Segment Start: DATA PROVIDED

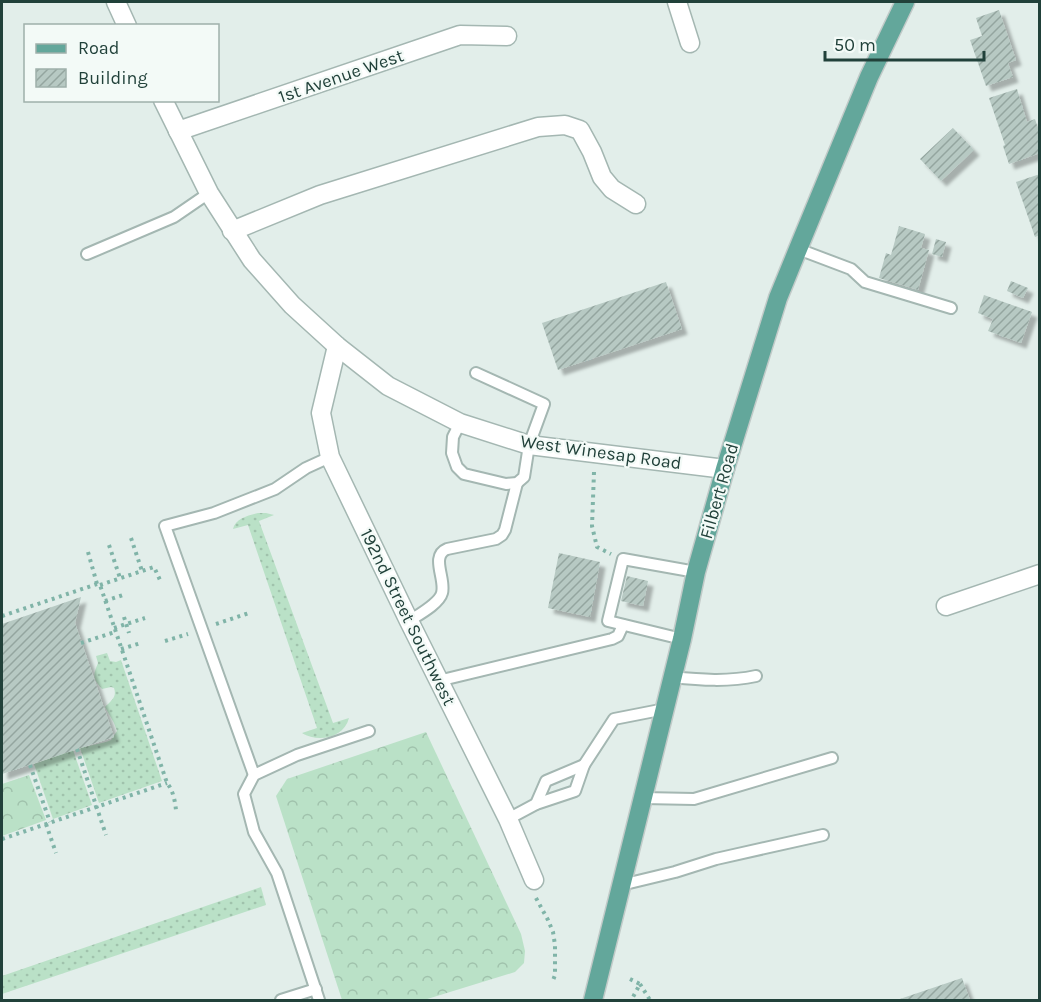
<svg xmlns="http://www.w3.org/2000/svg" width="1041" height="1002" font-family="Karla,sans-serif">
  <defs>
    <pattern id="grass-dots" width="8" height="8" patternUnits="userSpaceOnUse" patternTransform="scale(1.5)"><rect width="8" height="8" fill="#bae1c7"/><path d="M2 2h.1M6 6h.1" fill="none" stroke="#a0c2ac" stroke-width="1.8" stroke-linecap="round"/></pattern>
    <pattern id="forest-crowns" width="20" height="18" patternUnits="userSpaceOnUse" patternTransform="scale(1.5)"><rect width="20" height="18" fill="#bae1c7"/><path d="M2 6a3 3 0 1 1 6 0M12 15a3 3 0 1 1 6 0" fill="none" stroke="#a0c2ac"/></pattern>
    <pattern id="building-hatch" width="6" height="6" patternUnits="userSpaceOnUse" patternTransform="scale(1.5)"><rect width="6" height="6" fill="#b7c9c3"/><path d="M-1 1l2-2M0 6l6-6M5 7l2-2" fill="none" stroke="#94a59f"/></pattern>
    <filter id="shadow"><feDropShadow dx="5.5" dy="5.5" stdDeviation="1.5" flood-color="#0004"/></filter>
  </defs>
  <rect width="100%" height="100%" fill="#e2eeea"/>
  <g fill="url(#grass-dots)">
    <path d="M258,513H266L274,515L259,521L333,723L349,718C344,738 318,743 302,733L317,728L248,525L233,529C235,519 248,515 258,513Z"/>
    <path d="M107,653L110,661L116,662L121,660L162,781L99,803L80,748L106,742L111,740L117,731L114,723L105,707C112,700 117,697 114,688L111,687L102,689C92,678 93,675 98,663L96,656Z"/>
    <polygon points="73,750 92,805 53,819 34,764"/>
    <polygon points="261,887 266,905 2,994 2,976"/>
  </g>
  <g fill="url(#forest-crowns)">
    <polygon points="426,732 521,934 525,951 524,963 515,972 424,1000 342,1000 276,796 287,779"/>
    <polygon points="29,775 46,820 2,836 2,784"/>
  </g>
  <g fill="url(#building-hatch)" filter="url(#shadow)">
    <polygon points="999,10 1016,60 1008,63 1013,77 986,86 970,40 982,36 976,18"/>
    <polygon points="1017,89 1027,122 1035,119 1040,135 1040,153 1009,164 1003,146 1005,145 989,98"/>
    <polygon points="953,128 974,150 941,181 920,159"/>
    <polygon points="1040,174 1040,235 1035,237 1016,182"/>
    <polygon points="899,226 925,234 921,248 929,250 918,290 879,278 886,253 891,255"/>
    <polygon points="936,239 946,242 942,257 932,254"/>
    <polygon points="1011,281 1028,288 1023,298 1007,291"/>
    <polygon points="666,282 682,329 558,370 542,323"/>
    <polygon points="984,295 1032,312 1021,343 988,331 993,319 978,313"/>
    <polygon points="559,553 600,562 590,617 548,608"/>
    <polygon points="627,576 648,581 643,606 621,601"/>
    <polygon points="81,597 75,623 114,737 2,774 2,624"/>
    <polygon points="962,978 970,1000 897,1000"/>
  </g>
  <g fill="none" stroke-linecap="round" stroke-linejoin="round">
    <defs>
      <g id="service">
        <polyline points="798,249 851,269 865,282 951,308"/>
        <polyline points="87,254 174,217 209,193"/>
        <polyline points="460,423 453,437 452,453 457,467 464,474 506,484 517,483 524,477 529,445 544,404 476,373"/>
        <path d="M409,621C418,615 439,604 442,593C446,579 430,556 447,549L496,539L502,535L505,530L517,483"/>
        <polyline points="682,639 608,621 623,559 696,572"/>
        <path d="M672,677C701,680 728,682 756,676"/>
        <polyline points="438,681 612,639 618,636 623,625"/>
        <polyline points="254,775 165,526 214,513 275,489 306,468 330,457"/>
        <polyline points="643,798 694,799 832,758"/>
        <polyline points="536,804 546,781 584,765"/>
        <polyline points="508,819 536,804 575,791 584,765 614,719 665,709"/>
        <polyline points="621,885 675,872 716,859 823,835"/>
        <polyline points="281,1000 316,989"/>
        <polyline points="319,1000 277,873 254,832 244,794 254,775 297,755 369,731"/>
      </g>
      <g id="minor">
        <polyline points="677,2 690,43"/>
        <polyline points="178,131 460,35 507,36"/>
        <polyline points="232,231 320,195 538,127 565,125 580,130 592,152 602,177 612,189 636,204"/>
        <polyline points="337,346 321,413 330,457 409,621 508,819 534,880"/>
        <polyline points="946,606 1040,574"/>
      </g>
      <g id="tertiary">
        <polyline points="116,2 127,26"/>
        <polyline points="163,100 209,193 252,260 292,305 337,346 388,386 460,423 529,445 725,469"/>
      </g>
      <polyline id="primary" points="593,1000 682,639 696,572 725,469 778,298 798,249 869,77 905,2"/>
    </defs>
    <use href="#service" stroke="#a4b7b2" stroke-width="14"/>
    <use href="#minor" stroke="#a4b7b2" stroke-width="21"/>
    <use href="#tertiary" stroke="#a4b7b2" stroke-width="21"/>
    <use href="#primary" stroke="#c1cac8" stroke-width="21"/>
    <g stroke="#80b4a8" stroke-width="4" stroke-dasharray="3 4.5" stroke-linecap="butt">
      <polyline points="594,472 592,526 597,547 611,554"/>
      <polyline points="131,538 142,571"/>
      <polyline points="109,545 120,578"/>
      <polyline points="88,552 97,584"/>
      <polyline points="100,585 154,567 160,580"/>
      <polyline points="105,601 123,595"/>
      <path d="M2,616L97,584L100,585L167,783C173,790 175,801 176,810"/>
      <polyline points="124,617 129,633"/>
      <polyline points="216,624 249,613"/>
      <polyline points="114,628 145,618"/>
      <polyline points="165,641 188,634"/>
      <polyline points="81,643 115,632"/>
      <polyline points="121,649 141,643"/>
      <polyline points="77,749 106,835"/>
      <polyline points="30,765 50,822"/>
      <polyline points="46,824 56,853"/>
      <polyline points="2,839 167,783"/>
      <polyline points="536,898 548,920 553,932 555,945 555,975 552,983"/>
      <polyline points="630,979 640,984 633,997"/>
      <polyline points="640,984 650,1000"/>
    </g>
    <use href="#service" stroke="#fff" stroke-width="10"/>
    <use href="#minor" stroke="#fff" stroke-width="18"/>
    <use href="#tertiary" stroke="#fff" stroke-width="18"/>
    <use href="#primary" stroke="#63a79b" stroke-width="18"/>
  </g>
  <g text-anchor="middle" stroke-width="4.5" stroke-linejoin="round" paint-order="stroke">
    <g font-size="18" fill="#21413a" stroke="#f3faf7">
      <text transform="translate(341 76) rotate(-19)" y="6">1st Avenue West</text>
      <text transform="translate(601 452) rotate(8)" y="6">West Winesap Road</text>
      <text transform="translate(719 491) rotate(-74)" y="6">Filbert Road</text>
      <text transform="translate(408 617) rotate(64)" y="6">192nd Street Southwest</text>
    </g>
  </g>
  <rect width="1041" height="1002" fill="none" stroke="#21413a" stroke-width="6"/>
  <rect x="24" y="24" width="195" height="78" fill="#f3faf7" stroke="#9fb0ab" stroke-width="1.5"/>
  <rect x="36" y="44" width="30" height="9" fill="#63a79b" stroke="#9fb0ab" stroke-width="1.5"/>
  <text x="78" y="54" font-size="18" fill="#21413a">Road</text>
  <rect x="36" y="69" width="30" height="18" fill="url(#building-hatch)" stroke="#9fb0ab" stroke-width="1.5"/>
  <text x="78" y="84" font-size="18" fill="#21413a">Building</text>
  <path d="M825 51v9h159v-9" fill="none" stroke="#21413a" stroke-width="3"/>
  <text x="834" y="51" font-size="18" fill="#21413a" stroke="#f3faf7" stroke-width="4.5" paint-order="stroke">50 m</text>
</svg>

Segment End: DATA PROVIDED

◆ **INSTRUCTIONS FOR THE TASK**
Only the pictures are to be left out, and all of the data must otherwise be transcribed exactly.

◆ **SOLUTION FOR THIS PROBLEM**
<svg xmlns="http://www.w3.org/2000/svg" width="1041" height="1002" font-family="Karla,sans-serif">
  <defs>
    <pattern id="grass-dots" width="8" height="8" patternUnits="userSpaceOnUse" patternTransform="scale(1.5)"><rect width="8" height="8" fill="#bae1c7"/><path d="M2 2h.1M6 6h.1" fill="none" stroke="#a0c2ac" stroke-width="1.8" stroke-linecap="round"/></pattern>
    <pattern id="forest-crowns" width="20" height="18" patternUnits="userSpaceOnUse" patternTransform="scale(1.5)"><rect width="20" height="18" fill="#bae1c7"/><path d="M2 6a3 3 0 1 1 6 0M12 15a3 3 0 1 1 6 0" fill="none" stroke="#a0c2ac"/></pattern>
    <pattern id="building-hatch" width="6" height="6" patternUnits="userSpaceOnUse" patternTransform="scale(1.5)"><rect width="6" height="6" fill="#b7c9c3"/><path d="M-1 1l2-2M0 6l6-6M5 7l2-2" fill="none" stroke="#94a59f"/></pattern>
    <filter id="shadow"><feDropShadow dx="5.5" dy="5.5" stdDeviation="1.5" flood-color="#0004"/></filter>
  </defs>
  <rect width="100%" height="100%" fill="#e2eeea"/>
  <g fill="url(#grass-dots)">
    <path d="M258,513H266L274,515L259,521L333,723L349,718C344,738 318,743 302,733L317,728L248,525L233,529C235,519 248,515 258,513Z"/>
    <path d="M107,653L110,661L116,662L121,660L162,781L99,803L80,748L106,742L111,740L117,731L114,723L105,707C112,700 117,697 114,688L111,687L102,689C92,678 93,675 98,663L96,656Z"/>
    <polygon points="73,750 92,805 53,819 34,764"/>
    <polygon points="261,887 266,905 2,994 2,976"/>
  </g>
  <g fill="url(#forest-crowns)">
    <polygon points="426,732 521,934 525,951 524,963 515,972 424,1000 342,1000 276,796 287,779"/>
    <polygon points="29,775 46,820 2,836 2,784"/>
  </g>
  <g fill="url(#building-hatch)" filter="url(#shadow)">
    <polygon points="999,10 1016,60 1008,63 1013,77 986,86 970,40 982,36 976,18"/>
    <polygon points="1017,89 1027,122 1035,119 1040,135 1040,153 1009,164 1003,146 1005,145 989,98"/>
    <polygon points="953,128 974,150 941,181 920,159"/>
    <polygon points="1040,174 1040,235 1035,237 1016,182"/>
    <polygon points="899,226 925,234 921,248 929,250 918,290 879,278 886,253 891,255"/>
    <polygon points="936,239 946,242 942,257 932,254"/>
    <polygon points="1011,281 1028,288 1023,298 1007,291"/>
    <polygon points="666,282 682,329 558,370 542,323"/>
    <polygon points="984,295 1032,312 1021,343 988,331 993,319 978,313"/>
    <polygon points="559,553 600,562 590,617 548,608"/>
    <polygon points="627,576 648,581 643,606 621,601"/>
    <polygon points="81,597 75,623 114,737 2,774 2,624"/>
    <polygon points="962,978 970,1000 897,1000"/>
  </g>
  <g fill="none" stroke-linecap="round" stroke-linejoin="round">
    <defs>
      <g id="service">
        <polyline points="798,249 851,269 865,282 951,308"/>
        <polyline points="87,254 174,217 209,193"/>
        <polyline points="460,423 453,437 452,453 457,467 464,474 506,484 517,483 524,477 529,445 544,404 476,373"/>
        <path d="M409,621C418,615 439,604 442,593C446,579 430,556 447,549L496,539L502,535L505,530L517,483"/>
        <polyline points="682,639 608,621 623,559 696,572"/>
        <path d="M672,677C701,680 728,682 756,676"/>
        <polyline points="438,681 612,639 618,636 623,625"/>
        <polyline points="254,775 165,526 214,513 275,489 306,468 330,457"/>
        <polyline points="643,798 694,799 832,758"/>
        <polyline points="536,804 546,781 584,765"/>
        <polyline points="508,819 536,804 575,791 584,765 614,719 665,709"/>
        <polyline points="621,885 675,872 716,859 823,835"/>
        <polyline points="281,1000 316,989"/>
        <polyline points="319,1000 277,873 254,832 244,794 254,775 297,755 369,731"/>
      </g>
      <g id="minor">
        <polyline points="677,2 690,43"/>
        <polyline points="178,131 460,35 507,36"/>
        <polyline points="232,231 320,195 538,127 565,125 580,130 592,152 602,177 612,189 636,204"/>
        <polyline points="337,346 321,413 330,457 409,621 508,819 534,880"/>
        <polyline points="946,606 1040,574"/>
      </g>
      <g id="tertiary">
        <polyline points="116,2 127,26"/>
        <polyline points="163,100 209,193 252,260 292,305 337,346 388,386 460,423 529,445 725,469"/>
      </g>
      <polyline id="primary" points="593,1000 682,639 696,572 725,469 778,298 798,249 869,77 905,2"/>
    </defs>
    <use href="#service" stroke="#a4b7b2" stroke-width="14"/>
    <use href="#minor" stroke="#a4b7b2" stroke-width="21"/>
    <use href="#tertiary" stroke="#a4b7b2" stroke-width="21"/>
    <use href="#primary" stroke="#c1cac8" stroke-width="21"/>
    <g stroke="#80b4a8" stroke-width="4" stroke-dasharray="3 4.5" stroke-linecap="butt">
      <polyline points="594,472 592,526 597,547 611,554"/>
      <polyline points="131,538 142,571"/>
      <polyline points="109,545 120,578"/>
      <polyline points="88,552 97,584"/>
      <polyline points="100,585 154,567 160,580"/>
      <polyline points="105,601 123,595"/>
      <path d="M2,616L97,584L100,585L167,783C173,790 175,801 176,810"/>
      <polyline points="124,617 129,633"/>
      <polyline points="216,624 249,613"/>
      <polyline points="114,628 145,618"/>
      <polyline points="165,641 188,634"/>
      <polyline points="81,643 115,632"/>
      <polyline points="121,649 141,643"/>
      <polyline points="77,749 106,835"/>
      <polyline points="30,765 50,822"/>
      <polyline points="46,824 56,853"/>
      <polyline points="2,839 167,783"/>
      <polyline points="536,898 548,920 553,932 555,945 555,975 552,983"/>
      <polyline points="630,979 640,984 633,997"/>
      <polyline points="640,984 650,1000"/>
    </g>
    <use href="#service" stroke="#fff" stroke-width="10"/>
    <use href="#minor" stroke="#fff" stroke-width="18"/>
    <use href="#tertiary" stroke="#fff" stroke-width="18"/>
    <use href="#primary" stroke="#63a79b" stroke-width="18"/>
  </g>
  <g text-anchor="middle" stroke-width="4.5" stroke-linejoin="round" paint-order="stroke">
    <g font-size="18" fill="#21413a" stroke="#f3faf7">
      <text transform="translate(341 76) rotate(-19)" y="6">1st Avenue West</text>
      <text transform="translate(601 452) rotate(8)" y="6">West Winesap Road</text>
      <text transform="translate(719 491) rotate(-74)" y="6">Filbert Road</text>
      <text transform="translate(408 617) rotate(64)" y="6">192nd Street Southwest</text>
    </g>
  </g>
  <rect width="1041" height="1002" fill="none" stroke="#21413a" stroke-width="6"/>
  <rect x="24" y="24" width="195" height="78" fill="#f3faf7" stroke="#9fb0ab" stroke-width="1.5"/>
  <rect x="36" y="44" width="30" height="9" fill="#63a79b" stroke="#9fb0ab" stroke-width="1.5"/>
  <text x="78" y="54" font-size="18" fill="#21413a">Road</text>
  <rect x="36" y="69" width="30" height="18" fill="url(#building-hatch)" stroke="#9fb0ab" stroke-width="1.5"/>
  <text x="78" y="84" font-size="18" fill="#21413a">Building</text>
  <path d="M825 51v9h159v-9" fill="none" stroke="#21413a" stroke-width="3"/>
  <text x="834" y="51" font-size="18" fill="#21413a" stroke="#f3faf7" stroke-width="4.5" paint-order="stroke">50 m</text>
</svg>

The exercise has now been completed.